Aim -> Reproduce the data verbatim, from its first line up to and including the line containing "3:30 PM -- halfway".
* * * * * * * * *
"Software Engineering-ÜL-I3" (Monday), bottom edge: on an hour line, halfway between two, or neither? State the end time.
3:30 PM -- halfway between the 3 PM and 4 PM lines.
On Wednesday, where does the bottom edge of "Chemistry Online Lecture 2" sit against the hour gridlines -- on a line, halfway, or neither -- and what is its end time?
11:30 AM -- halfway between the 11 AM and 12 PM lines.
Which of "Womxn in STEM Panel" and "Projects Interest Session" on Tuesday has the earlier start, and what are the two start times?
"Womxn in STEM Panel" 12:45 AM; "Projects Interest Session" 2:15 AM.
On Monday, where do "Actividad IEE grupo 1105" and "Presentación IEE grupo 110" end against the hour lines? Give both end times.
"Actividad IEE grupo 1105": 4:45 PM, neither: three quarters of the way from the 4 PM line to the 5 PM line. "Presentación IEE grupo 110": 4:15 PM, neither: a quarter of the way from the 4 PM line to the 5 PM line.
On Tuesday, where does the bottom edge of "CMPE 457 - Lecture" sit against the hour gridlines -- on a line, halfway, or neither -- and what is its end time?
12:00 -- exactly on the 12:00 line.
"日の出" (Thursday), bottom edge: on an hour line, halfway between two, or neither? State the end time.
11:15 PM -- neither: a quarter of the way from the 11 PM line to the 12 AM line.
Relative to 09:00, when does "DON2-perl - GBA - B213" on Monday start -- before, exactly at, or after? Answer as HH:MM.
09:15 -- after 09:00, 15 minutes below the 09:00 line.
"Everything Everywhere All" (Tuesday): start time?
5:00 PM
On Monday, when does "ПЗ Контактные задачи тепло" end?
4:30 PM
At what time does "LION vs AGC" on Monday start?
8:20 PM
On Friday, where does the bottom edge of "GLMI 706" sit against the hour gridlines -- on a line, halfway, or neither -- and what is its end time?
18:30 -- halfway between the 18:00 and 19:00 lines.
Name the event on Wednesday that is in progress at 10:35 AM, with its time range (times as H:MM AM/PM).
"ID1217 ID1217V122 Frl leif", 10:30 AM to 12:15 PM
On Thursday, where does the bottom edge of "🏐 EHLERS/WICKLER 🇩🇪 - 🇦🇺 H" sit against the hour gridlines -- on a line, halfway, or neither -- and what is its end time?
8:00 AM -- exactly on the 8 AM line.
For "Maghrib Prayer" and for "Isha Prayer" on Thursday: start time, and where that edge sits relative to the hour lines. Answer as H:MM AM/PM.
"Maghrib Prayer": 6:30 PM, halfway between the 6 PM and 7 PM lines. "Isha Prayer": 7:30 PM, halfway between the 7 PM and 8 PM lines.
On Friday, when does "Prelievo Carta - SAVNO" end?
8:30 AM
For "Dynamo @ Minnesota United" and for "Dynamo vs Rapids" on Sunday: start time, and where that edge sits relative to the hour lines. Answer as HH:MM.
* * * * * * * * *
Problem solution ->
"Software Engineering-ÜL-I3" (Monday), bottom edge: on an hour line, halfway between two, or neither? State the end time.
3:30 PM -- halfway between the 3 PM and 4 PM lines.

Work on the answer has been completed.